The task
Reproduce every line of the entries below without changing anything.

________________________

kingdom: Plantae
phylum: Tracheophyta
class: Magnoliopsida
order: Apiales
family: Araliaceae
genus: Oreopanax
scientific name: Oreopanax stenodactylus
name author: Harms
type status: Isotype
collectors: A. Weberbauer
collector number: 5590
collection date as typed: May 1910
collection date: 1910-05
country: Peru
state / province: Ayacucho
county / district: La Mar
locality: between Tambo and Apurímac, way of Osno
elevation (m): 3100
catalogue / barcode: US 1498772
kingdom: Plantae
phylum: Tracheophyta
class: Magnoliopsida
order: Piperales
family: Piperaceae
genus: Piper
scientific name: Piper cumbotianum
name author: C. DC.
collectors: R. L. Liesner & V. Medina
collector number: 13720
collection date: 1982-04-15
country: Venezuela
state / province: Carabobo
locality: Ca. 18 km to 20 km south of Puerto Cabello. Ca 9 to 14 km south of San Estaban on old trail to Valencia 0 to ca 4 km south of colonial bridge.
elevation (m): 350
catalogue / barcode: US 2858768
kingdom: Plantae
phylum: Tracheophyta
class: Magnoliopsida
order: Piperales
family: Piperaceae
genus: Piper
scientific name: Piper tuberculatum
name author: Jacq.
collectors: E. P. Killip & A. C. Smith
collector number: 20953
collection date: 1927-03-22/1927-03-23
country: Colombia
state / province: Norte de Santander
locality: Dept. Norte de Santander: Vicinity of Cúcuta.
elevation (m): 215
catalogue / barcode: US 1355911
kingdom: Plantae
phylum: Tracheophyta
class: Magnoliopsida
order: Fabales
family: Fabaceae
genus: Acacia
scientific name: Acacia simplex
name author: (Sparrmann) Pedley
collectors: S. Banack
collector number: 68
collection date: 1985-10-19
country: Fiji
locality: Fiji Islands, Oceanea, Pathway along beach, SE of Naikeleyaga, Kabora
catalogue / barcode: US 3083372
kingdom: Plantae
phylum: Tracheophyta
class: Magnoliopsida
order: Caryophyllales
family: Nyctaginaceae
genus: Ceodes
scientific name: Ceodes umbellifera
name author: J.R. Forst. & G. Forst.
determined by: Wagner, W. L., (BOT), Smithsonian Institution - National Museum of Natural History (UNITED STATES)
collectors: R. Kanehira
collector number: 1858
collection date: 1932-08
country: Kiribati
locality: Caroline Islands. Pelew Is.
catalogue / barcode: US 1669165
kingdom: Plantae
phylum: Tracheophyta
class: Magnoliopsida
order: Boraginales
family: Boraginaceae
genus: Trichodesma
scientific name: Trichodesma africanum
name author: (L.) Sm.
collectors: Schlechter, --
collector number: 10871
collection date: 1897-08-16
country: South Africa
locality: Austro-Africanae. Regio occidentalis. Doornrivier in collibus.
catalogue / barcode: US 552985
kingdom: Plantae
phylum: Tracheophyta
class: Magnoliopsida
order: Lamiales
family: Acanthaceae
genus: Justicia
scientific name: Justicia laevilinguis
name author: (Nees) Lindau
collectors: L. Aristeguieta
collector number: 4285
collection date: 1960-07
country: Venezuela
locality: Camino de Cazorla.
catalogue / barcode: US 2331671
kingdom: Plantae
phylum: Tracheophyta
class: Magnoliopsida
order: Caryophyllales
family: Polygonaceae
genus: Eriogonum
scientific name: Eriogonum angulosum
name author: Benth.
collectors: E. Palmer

________________________

Result of this task
kingdom: Plantae
phylum: Tracheophyta
class: Magnoliopsida
order: Apiales
family: Araliaceae
genus: Oreopanax
scientific name: Oreopanax stenodactylus
name author: Harms
type status: Isotype
collectors: A. Weberbauer
collector number: 5590
collection date as typed: May 1910
collection date: 1910-05
country: Peru
state / province: Ayacucho
county / district: La Mar
locality: between Tambo and Apurímac, way of Osno
elevation (m): 3100
catalogue / barcode: US 1498772
kingdom: Plantae
phylum: Tracheophyta
class: Magnoliopsida
order: Piperales
family: Piperaceae
genus: Piper
scientific name: Piper cumbotianum
name author: C. DC.
collectors: R. L. Liesner & V. Medina
collector number: 13720
collection date: 1982-04-15
country: Venezuela
state / province: Carabobo
locality: Ca. 18 km to 20 km south of Puerto Cabello. Ca 9 to 14 km south of San Estaban on old trail to Valencia 0 to ca 4 km south of colonial bridge.
elevation (m): 350
catalogue / barcode: US 2858768
kingdom: Plantae
phylum: Tracheophyta
class: Magnoliopsida
order: Piperales
family: Piperaceae
genus: Piper
scientific name: Piper tuberculatum
name author: Jacq.
collectors: E. P. Killip & A. C. Smith
collector number: 20953
collection date: 1927-03-22/1927-03-23
country: Colombia
state / province: Norte de Santander
locality: Dept. Norte de Santander: Vicinity of Cúcuta.
elevation (m): 215
catalogue / barcode: US 1355911
kingdom: Plantae
phylum: Tracheophyta
class: Magnoliopsida
order: Fabales
family: Fabaceae
genus: Acacia
scientific name: Acacia simplex
name author: (Sparrmann) Pedley
collectors: S. Banack
collector number: 68
collection date: 1985-10-19
country: Fiji
locality: Fiji Islands, Oceanea, Pathway along beach, SE of Naikeleyaga, Kabora
catalogue / barcode: US 3083372
kingdom: Plantae
phylum: Tracheophyta
class: Magnoliopsida
order: Caryophyllales
family: Nyctaginaceae
genus: Ceodes
scientific name: Ceodes umbellifera
name author: J.R. Forst. & G. Forst.
determined by: Wagner, W. L., (BOT), Smithsonian Institution - National Museum of Natural History (UNITED STATES)
collectors: R. Kanehira
collector number: 1858
collection date: 1932-08
country: Kiribati
locality: Caroline Islands. Pelew Is.
catalogue / barcode: US 1669165
kingdom: Plantae
phylum: Tracheophyta
class: Magnoliopsida
order: Boraginales
family: Boraginaceae
genus: Trichodesma
scientific name: Trichodesma africanum
name author: (L.) Sm.
collectors: Schlechter, --
collector number: 10871
collection date: 1897-08-16
country: South Africa
locality: Austro-Africanae. Regio occidentalis. Doornrivier in collibus.
catalogue / barcode: US 552985
kingdom: Plantae
phylum: Tracheophyta
class: Magnoliopsida
order: Lamiales
family: Acanthaceae
genus: Justicia
scientific name: Justicia laevilinguis
name author: (Nees) Lindau
collectors: L. Aristeguieta
collector number: 4285
collection date: 1960-07
country: Venezuela
locality: Camino de Cazorla.
catalogue / barcode: US 2331671
kingdom: Plantae
phylum: Tracheophyta
class: Magnoliopsida
order: Caryophyllales
family: Polygonaceae
genus: Eriogonum
scientific name: Eriogonum angulosum
name author: Benth.
collectors: E. Palmer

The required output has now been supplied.